NfL and GFAP in serum are associated with microstructural brain damage in progressive multiple sclerosis
Multiple Sclerosis and Related Disorders | June 29, 2023
Ammitzbøll C, Dyrby TB, Börnsen L, Schreiber K, Ratzer R, Romme Christensen J, Iversen P, Magyari M, Lundell H, Jensen PEH, Sørensen PS, Siebner HR, Sellebjerg F
Mult Scler Relat Disord. 2023
The potential of neurofilament light chain (NfL) and glial fibrillary acidic protein (GFAP) as biomarkers of disease activity and severity in progressive forms of multiple sclerosis (MS) is unclear.
To investigate the relationship between serum concentrations of NfL, GFAP, and magnetic resonance imaging (MRI) in progressive MS.
Serum concentrations of NfL and GFAP were measured in 32 healthy controls and 32 patients with progressive MS from whom clinical and MRI data including diffusion tensor imaging (DTI) were obtained during three years of follow-up.
Serum concentrations of NfL and GFAP at follow-up were higher in progressive MS patients than in healthy controls and serum NfL correlated with the EDSS score.

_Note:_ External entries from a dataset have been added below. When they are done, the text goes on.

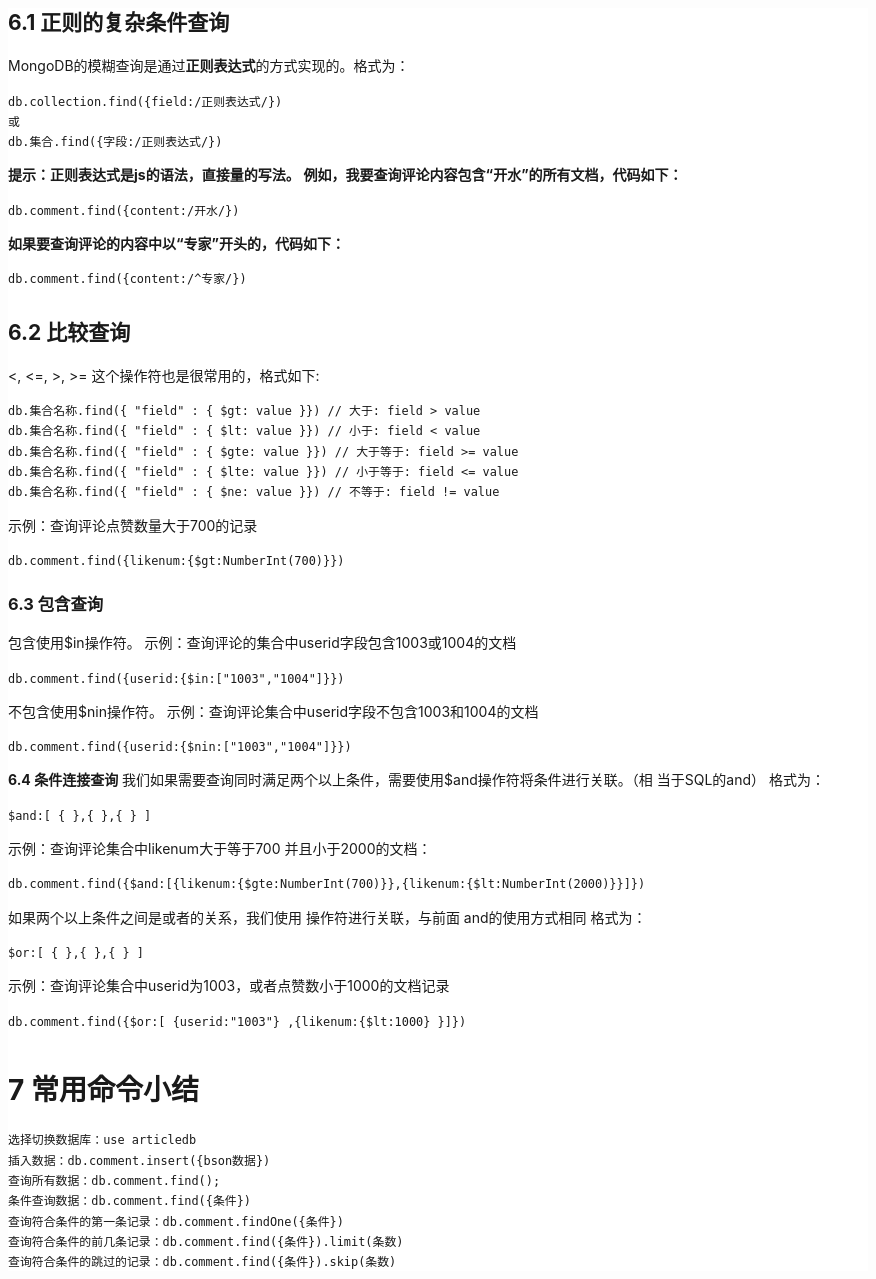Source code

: ## 6.1 正则的复杂条件查询
MongoDB的模糊查询是通过**正则表达式**的方式实现的。格式为：
```shell
db.collection.find({field:/正则表达式/}) 
或
db.集合.find({字段:/正则表达式/})
```
**提示：正则表达式是js的语法，直接量的写法。**
**例如，我要查询评论内容包含“开水”的所有文档，代码如下：**
```shell
db.comment.find({content:/开水/})
```
**如果要查询评论的内容中以“专家”开头的，代码如下：**
```shell
db.comment.find({content:/^专家/})
```
## 6.2 比较查询
<, <=, >, >= 这个操作符也是很常用的，格式如下:
```shell
db.集合名称.find({ "field" : { $gt: value }}) // 大于: field > value 
db.集合名称.find({ "field" : { $lt: value }}) // 小于: field < value 
db.集合名称.find({ "field" : { $gte: value }}) // 大于等于: field >= value 
db.集合名称.find({ "field" : { $lte: value }}) // 小于等于: field <= value 
db.集合名称.find({ "field" : { $ne: value }}) // 不等于: field != value
```
示例：查询评论点赞数量大于700的记录
```shell
db.comment.find({likenum:{$gt:NumberInt(700)}})
```
### 6.3 包含查询
包含使用$in操作符。 示例：查询评论的集合中userid字段包含1003或1004的文档
```shell
db.comment.find({userid:{$in:["1003","1004"]}})
```
不包含使用$nin操作符。 示例：查询评论集合中userid字段不包含1003和1004的文档
```shell
db.comment.find({userid:{$nin:["1003","1004"]}})
```
**6.4 条件连接查询**
我们如果需要查询同时满足两个以上条件，需要使用$and操作符将条件进行关联。（相 当于SQL的and） 格式为：
```shell
$and:[ { },{ },{ } ]
```
示例：查询评论集合中likenum大于等于700 并且小于2000的文档：
```shell
db.comment.find({$and:[{likenum:{$gte:NumberInt(700)}},{likenum:{$lt:NumberInt(2000)}}]})
```
如果两个以上条件之间是或者的关系，我们使用 操作符进行关联，与前面 and的使用方式相同 格式为：
```shell
$or:[ { },{ },{ } ]
```
示例：查询评论集合中userid为1003，或者点赞数小于1000的文档记录
```shell
db.comment.find({$or:[ {userid:"1003"} ,{likenum:{$lt:1000} }]})
```
# 7 常用命令小结
```shell
选择切换数据库：use articledb 
插入数据：db.comment.insert({bson数据}) 
查询所有数据：db.comment.find(); 
条件查询数据：db.comment.find({条件}) 
查询符合条件的第一条记录：db.comment.findOne({条件}) 
查询符合条件的前几条记录：db.comment.find({条件}).limit(条数) 
查询符合条件的跳过的记录：db.comment.find({条件}).skip(条数) 
```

Decreasing fractional anisotropy (FA) in normal-appearing white matter (NAWM) correlated with worsening EDSS scores and higher serum NfL. Higher serum NfL and increasing T2 lesion volume correlated with worsening paced autitory serial addition test scores. In multivariable regression analyses with serum GFAP and NfL as independent factors and DTI measures of NAWM as dependent factors, we showed that high serum NfL at follow-up was independently associated with decreasing FA and increasing MD in NAWM. Moreover, we found that high serum GFAP was independently associated with decreasing MD in NAWM and with decreasing MD and increasing FA in cortical gray matter.
Serum concentrations of NfL and GFAP are increased in progressive MS and are associated with distinct microstructural changes in NAWM and CGM.